Tuesday, 19 August 2014
Exhibit hall (Dena'ina Center)
Thais Fernanda T Zarili, MS , Faculdade de Medicina de Botucatu UNESP Univ Estadual Paulista, Botucatu, Brazil
Elen Rose L Castanheira, PhD , Faculdade de Medicina de Botucatu UNESP Univ Estadual Paulista, Botucatu, Brazil
Adriano Dias, DrPH , Botucatu Medical School, Botucatu, Brazil
Suelen Alves Rocha, MS , Faculdade de medicina de Botucatu - UNESP, Botucatu, Brazil
Luceime Olivia Nunes , Faculdade de Medicina de Botucatu/UNESP, Botucatu, Brazil
Maria Ines B Nemes, PhD , Faculdade de Medicina da Universidade de São Paulo FMUSP, São Paulo, Brazil
INTRODUCTION:  The expansion of Brazilian Public Primary Health Care (BPPHC) must to be preceded by continuous quality improvement. Nowadays, several policies and training of health workforce are undertaken to ensure universal access, equity and comprehensiveness in the health system. The self-assessment tool QualiAB ("Evaluation of the Quality of Primary Care Services") addresses characteristics of care organization and local management. The managers of 350 Primary Care Units and their teams filled the QualiAB in 2007 and 2010 from 85 cities of the São Paulo State – Brazil. To determine the trends of the quality indicators used, we compared 2007 outcomes with 2010.

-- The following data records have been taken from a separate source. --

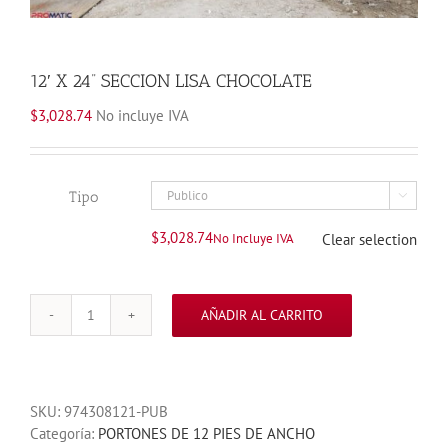
12′ X 24” SECCION LISA CHOCOLATE
$
3,028.74
No incluye IVA
Tipo

$
3,028.74
No Incluye IVA
Clear selection
AÑADIR AL CARRITO
12'
X
24''
SECCION
SKU:
974308121-PUB
LISA
Categoría:
PORTONES DE 12 PIES DE ANCHO
CHOCOLATE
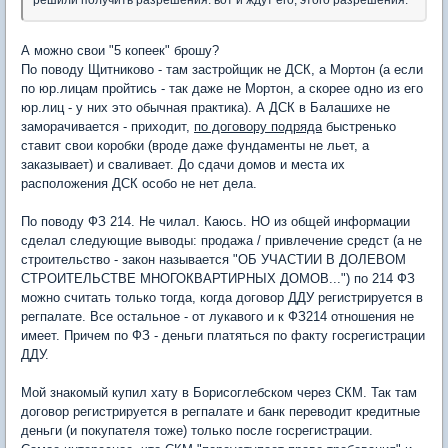
А можно свои "5 копеек" брошу?
По поводу Щитниково - там застройщик не ДСК, а Мортон (а если
по юр.лицам пройтись - так даже не Мортон, а скорее одно из его
юр.лиц - у них это обычная практика). А ДСК в Балашихе не
заморачивается - приходит,
по договору подряда
быстренько
ставит свои коробки (вроде даже фундаменты не льет, а
заказывает) и сваливает. До сдачи домов и места их
расположения ДСК особо не нет дела.
По поводу ФЗ 214. Не чилал. Каюсь. НО из общей информации
сделал следующие выводы: продажа / привлечение средст (а не
строительство - закон называется "ОБ УЧАСТИИ В ДОЛЕВОМ
СТРОИТЕЛЬСТВЕ МНОГОКВАРТИРНЫХ ДОМОВ...") по 214 ФЗ
можно считать только тогда, когда договор ДДУ регистрируется в
регпалате. Все остальное - от лукавого и к ФЗ214 отношения не
имеет. Причем по ФЗ - деньги платяться по факту госрегистрации
ДДУ.
Мой знакомый купил хату в Борисоглебском через СКМ. Так там
договор регистрируется в регпалате и банк переводит кредитные
деньги (и покупателя тоже) только после госрегистрации.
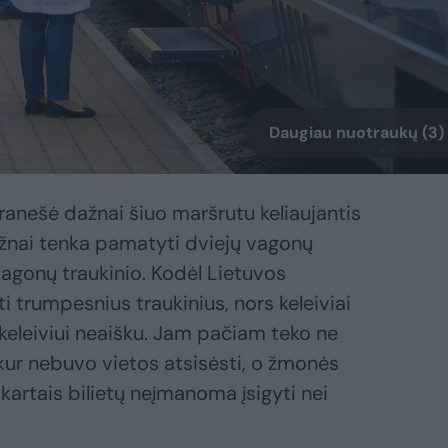
Daugiau nuotraukų (3)
pranešė dažnai šiuo maršrutu keliaujantis
dažnai tenka pamatyti dviejų vagonų
 vagonų traukinio. Kodėl Lietuvos
ti trumpesnius traukinius, nors keleiviai
keleiviui neaišku. Jam pačiam teko ne
, kur nebuvo vietos atsisėsti, o žmonės
 kartais bilietų neįmanoma įsigyti nei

METHODS:  We used 60 indicators, wich were categorized into three grades: 0 (poor), 1 (acceptable) or 2 (standard expected). We used the chi-square test. Statistical significance considered when p≤0.05 with a confidence interval of 95%. Data analysis was carried out with SPSS (version 21.0). 

RESULTS:  34 indicators showed significant changes (% of units with progression to the expected standard compared 2007). There are improve on 10 indicators of the managerial dimension, especially those related to the coordination of work and access to basic inputs, as tests and drugs. On the assistance dimension, 19 indicators showed positive progression especially provision of nursing and oral health appointments. Had poor performance 1 indicator management and 7 assistance.

CONCLUSIONS:  The results indicate improved quality of BPPHC, while identifying weaknesses to overcome. However the number of indicators in standard expected may indicate a need ever more demanding of rigor in the assessment, from the conception of quality as incremental attribute.